Whenever a line of the records below contains the word "questions", copy that line.

[Image comparison data]
######

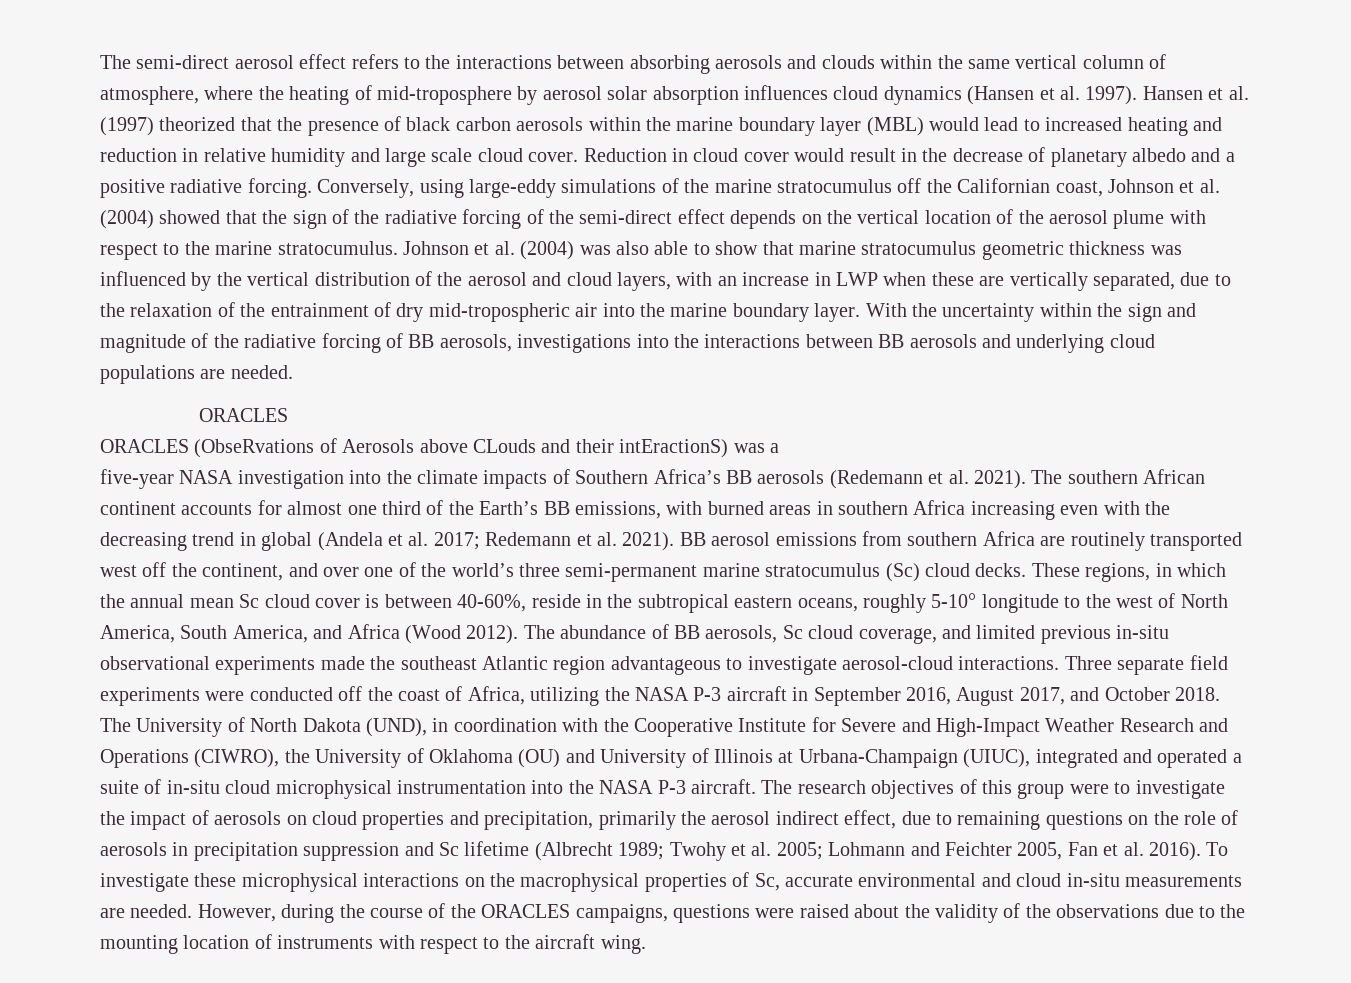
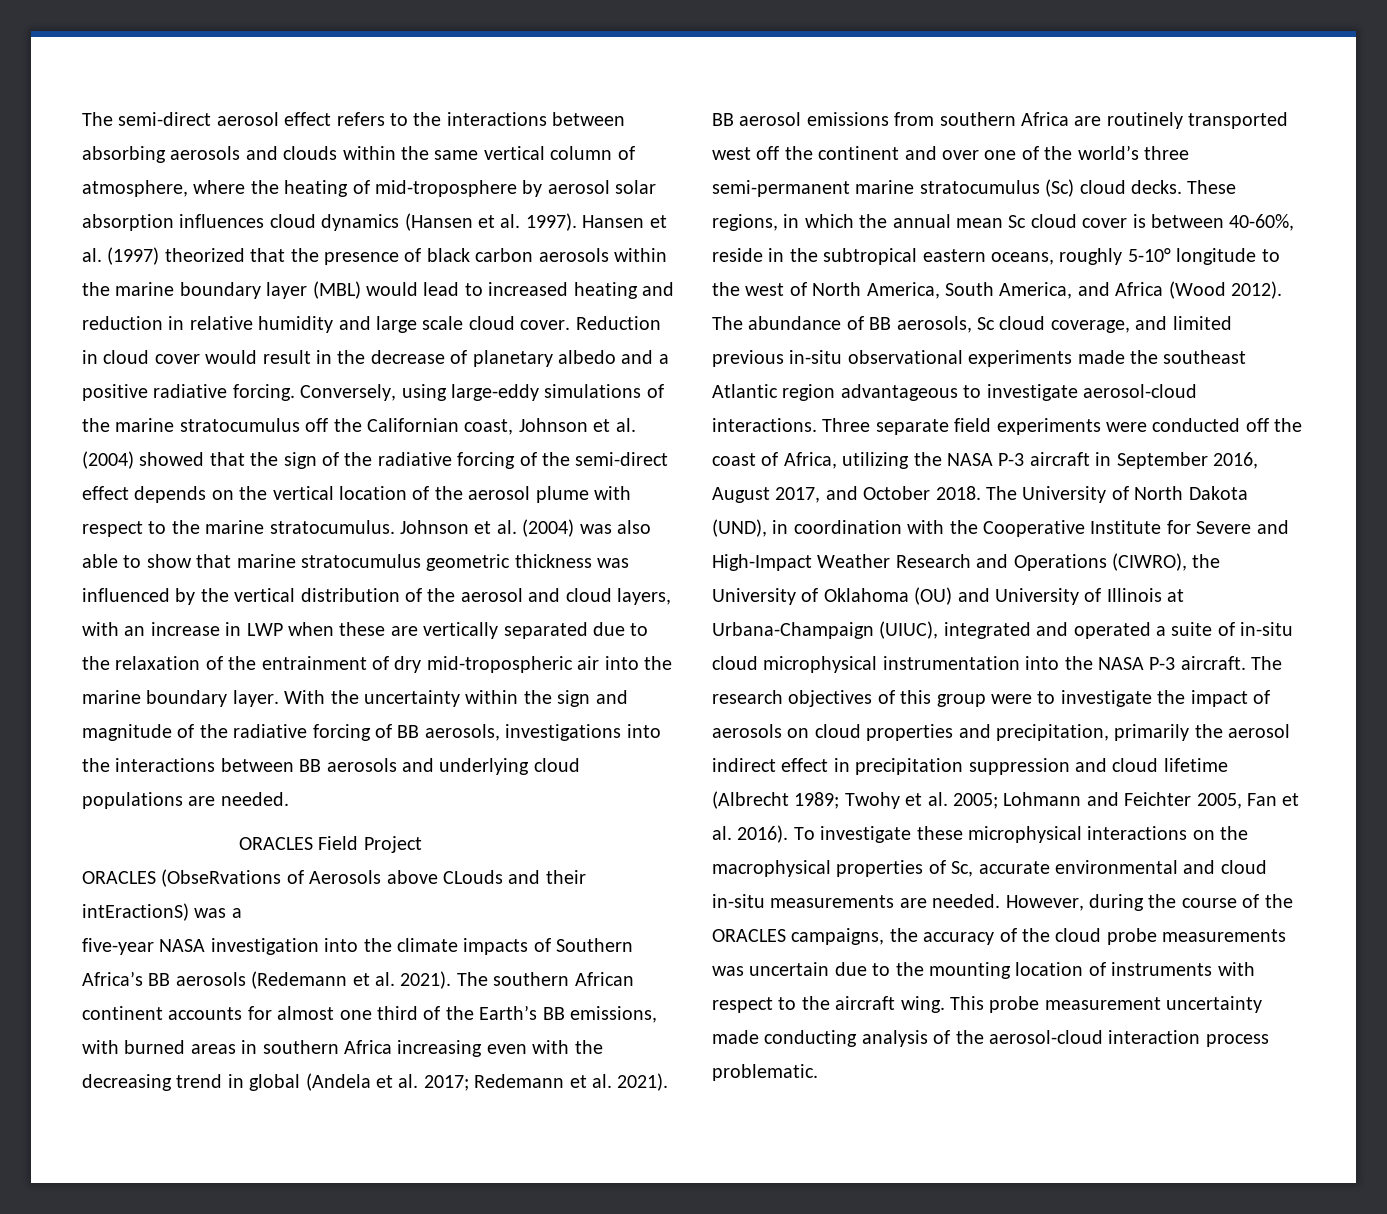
[1092,272,1175,291] separated, -> [503,622,588,639] separated
(289, 415) none -> [318,836,422,853] Field Project
[202,563,284,581] continent, -> [818,146,900,160] continent
[844,810,1239,830] [100,842,167,856] effect, due to remaining questions on the role of aerosols -> [781,758,829,772] effect
[439,842,459,856] Sc -> [1112,758,1159,772] cloud
[672,903,1160,923] questions were raised about the validity of the observations -> [889,928,1287,945] [712,962,830,976] the accuracy of the cloud probe measurements was uncertain
(646, 944) none -> [950,996,1263,1013] [712,1030,1269,1047] [712,1064,818,1081] This probe measurement uncertainty made conducting analysis of the aerosol-cloud interaction process problematic.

######

**Answer section:**
[844,810,1239,830] [100,842,167,856] effect, due to remaining questions on the role of aerosols -> [781,758,829,772] effect
[672,903,1160,923] questions were raised about the validity of the observations -> [889,928,1287,945] [712,962,830,976] the accuracy of the cloud probe measurements was uncertain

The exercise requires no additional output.